Separately, 2.01.543 "Recombinant and Autologous Platelet-Derived Growth Factors for Wound Healing and Other Non-Orthopedic Conditions" is listed among non-orthopedic biologic wound-healing items, indicating a broader review of biologic and regenerative modalities across surgical and wound care domains. Again, no coverage determinations or criteria are included in the document.
Arthroplasty and Small-Joint Device Policies Included in Review
The package includes major joint replacement policies: 7.01.550 Knee Arthroplasty in Adults, 7.01.573 Hip Arthroplasty in Adults, and 7.01.590 Shoulder Arthroplasty. Their presence in the list indicates these core musculoskeletal service lines are part of the review cycle. The source text does not disclose any potential modifications to indications, age limits, or prosthetic technology coverage; it only signals these policies are available for stakeholder input.

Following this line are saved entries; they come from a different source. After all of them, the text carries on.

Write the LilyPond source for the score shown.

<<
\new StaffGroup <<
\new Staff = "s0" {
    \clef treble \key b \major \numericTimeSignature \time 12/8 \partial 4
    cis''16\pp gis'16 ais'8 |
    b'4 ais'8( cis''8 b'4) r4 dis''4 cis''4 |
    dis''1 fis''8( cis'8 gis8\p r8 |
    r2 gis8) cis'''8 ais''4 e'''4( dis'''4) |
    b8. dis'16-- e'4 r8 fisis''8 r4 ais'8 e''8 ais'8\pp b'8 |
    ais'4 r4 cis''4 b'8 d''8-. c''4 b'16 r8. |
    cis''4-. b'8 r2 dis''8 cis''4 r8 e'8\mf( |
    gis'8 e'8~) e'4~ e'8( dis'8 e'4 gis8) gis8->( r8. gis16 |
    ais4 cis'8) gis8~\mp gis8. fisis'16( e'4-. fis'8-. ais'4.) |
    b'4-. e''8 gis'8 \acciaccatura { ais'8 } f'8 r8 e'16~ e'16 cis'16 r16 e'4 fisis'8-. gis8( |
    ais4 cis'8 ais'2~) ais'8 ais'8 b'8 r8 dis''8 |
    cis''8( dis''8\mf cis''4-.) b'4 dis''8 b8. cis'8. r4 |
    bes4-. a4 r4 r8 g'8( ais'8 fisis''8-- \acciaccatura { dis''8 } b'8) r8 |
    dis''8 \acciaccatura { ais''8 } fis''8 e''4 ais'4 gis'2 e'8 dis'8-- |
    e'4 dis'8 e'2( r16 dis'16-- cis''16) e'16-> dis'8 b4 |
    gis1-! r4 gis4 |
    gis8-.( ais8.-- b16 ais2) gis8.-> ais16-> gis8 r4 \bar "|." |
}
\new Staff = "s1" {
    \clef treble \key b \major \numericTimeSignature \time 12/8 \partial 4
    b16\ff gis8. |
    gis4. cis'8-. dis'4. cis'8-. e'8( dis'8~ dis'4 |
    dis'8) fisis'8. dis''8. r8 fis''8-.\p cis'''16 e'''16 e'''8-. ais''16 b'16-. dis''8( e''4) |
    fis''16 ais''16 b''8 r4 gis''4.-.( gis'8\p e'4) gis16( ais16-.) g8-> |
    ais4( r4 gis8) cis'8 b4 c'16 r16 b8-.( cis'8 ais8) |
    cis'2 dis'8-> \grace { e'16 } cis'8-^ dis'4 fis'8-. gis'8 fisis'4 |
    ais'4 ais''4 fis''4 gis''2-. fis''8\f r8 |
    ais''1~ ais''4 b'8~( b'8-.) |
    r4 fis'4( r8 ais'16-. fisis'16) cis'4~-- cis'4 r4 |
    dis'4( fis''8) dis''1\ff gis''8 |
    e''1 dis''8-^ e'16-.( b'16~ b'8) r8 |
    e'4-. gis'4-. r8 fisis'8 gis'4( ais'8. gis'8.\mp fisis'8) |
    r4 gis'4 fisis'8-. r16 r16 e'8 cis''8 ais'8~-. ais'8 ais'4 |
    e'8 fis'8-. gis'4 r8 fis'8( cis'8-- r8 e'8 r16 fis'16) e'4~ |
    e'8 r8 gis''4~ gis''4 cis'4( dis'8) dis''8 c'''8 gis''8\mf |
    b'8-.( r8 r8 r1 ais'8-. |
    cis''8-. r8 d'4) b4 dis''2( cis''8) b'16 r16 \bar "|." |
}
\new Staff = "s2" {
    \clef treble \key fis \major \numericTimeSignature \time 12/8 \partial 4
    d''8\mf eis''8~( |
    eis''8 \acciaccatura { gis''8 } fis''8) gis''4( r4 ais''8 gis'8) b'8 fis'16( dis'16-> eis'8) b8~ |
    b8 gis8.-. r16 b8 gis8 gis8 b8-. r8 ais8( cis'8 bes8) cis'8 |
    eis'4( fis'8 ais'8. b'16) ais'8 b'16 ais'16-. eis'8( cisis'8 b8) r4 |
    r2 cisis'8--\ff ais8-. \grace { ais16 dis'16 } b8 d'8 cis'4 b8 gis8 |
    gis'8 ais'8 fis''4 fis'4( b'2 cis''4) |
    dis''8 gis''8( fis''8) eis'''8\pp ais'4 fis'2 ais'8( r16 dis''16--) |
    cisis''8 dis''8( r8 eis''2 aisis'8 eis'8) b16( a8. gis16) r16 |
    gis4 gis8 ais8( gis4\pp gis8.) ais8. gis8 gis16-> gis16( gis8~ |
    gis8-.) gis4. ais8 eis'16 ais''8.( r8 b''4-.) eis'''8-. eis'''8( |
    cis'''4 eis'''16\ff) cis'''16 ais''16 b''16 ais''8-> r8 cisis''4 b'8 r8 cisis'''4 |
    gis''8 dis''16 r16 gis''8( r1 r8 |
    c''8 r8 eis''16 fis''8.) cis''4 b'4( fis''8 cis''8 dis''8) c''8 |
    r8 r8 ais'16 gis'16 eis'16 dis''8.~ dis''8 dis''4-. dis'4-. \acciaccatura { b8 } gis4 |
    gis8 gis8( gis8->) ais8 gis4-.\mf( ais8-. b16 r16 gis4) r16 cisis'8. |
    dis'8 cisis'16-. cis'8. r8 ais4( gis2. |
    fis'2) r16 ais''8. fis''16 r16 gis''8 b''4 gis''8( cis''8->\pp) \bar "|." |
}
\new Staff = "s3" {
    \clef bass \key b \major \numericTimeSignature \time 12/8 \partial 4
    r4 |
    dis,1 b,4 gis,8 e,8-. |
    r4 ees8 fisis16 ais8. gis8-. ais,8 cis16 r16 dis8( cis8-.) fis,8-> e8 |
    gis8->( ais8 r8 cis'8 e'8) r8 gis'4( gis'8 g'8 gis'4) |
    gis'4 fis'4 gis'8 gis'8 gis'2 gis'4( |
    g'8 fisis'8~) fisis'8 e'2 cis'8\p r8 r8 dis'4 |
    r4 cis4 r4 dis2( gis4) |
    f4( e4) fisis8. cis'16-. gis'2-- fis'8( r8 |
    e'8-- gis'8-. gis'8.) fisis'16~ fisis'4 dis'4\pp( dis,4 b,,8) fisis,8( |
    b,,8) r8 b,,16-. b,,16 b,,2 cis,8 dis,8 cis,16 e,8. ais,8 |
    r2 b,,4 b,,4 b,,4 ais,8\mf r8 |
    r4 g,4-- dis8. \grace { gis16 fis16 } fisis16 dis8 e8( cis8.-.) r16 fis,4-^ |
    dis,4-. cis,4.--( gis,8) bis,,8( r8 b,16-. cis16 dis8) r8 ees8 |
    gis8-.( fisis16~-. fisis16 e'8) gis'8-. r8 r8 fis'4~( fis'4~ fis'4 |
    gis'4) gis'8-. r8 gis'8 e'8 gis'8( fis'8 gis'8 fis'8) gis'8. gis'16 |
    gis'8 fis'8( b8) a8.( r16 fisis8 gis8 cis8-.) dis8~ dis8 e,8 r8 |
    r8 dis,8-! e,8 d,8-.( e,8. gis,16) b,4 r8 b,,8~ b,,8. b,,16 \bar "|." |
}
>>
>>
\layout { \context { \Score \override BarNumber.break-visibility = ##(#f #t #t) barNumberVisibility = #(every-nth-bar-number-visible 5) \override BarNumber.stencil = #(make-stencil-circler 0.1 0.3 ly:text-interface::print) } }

Also noted is 7.01.176 addressing a specific technique/device for thumb carpometacarpal osteoarthritis — the Suture Button Suspensionplasty Fixation System — which highlights attention to emerging or device-specific surgical solutions for small-joint arthritis within the review set. No clinical detail, coding, or coverage stance for that device is provided in the source text.
Scope of the Review Package and Limitations of Provided Information
The source document functions primarily as an announcement of multiple policies across clinical areas that are open for stakeholder feedback by the stated deadline. It includes items outside orthopedics as well (for example, 1.01.508 Negative Pressure Wound Therapy in the Outpatient Setting; 1.01.528 Hearing Aids; multiple hematopoietic cell transplantation policies in the 8.01.xx series), illustrating that the review package spans surgical, medical, and diagnostic domains.
No explanatory materials, proposed language changes, evidence summaries, or draft coverage criteria accompany this list in the provided text. Therefore, the document's substantive content is limited to policy identifiers, titles, and the public comment deadline of March 5, 2026.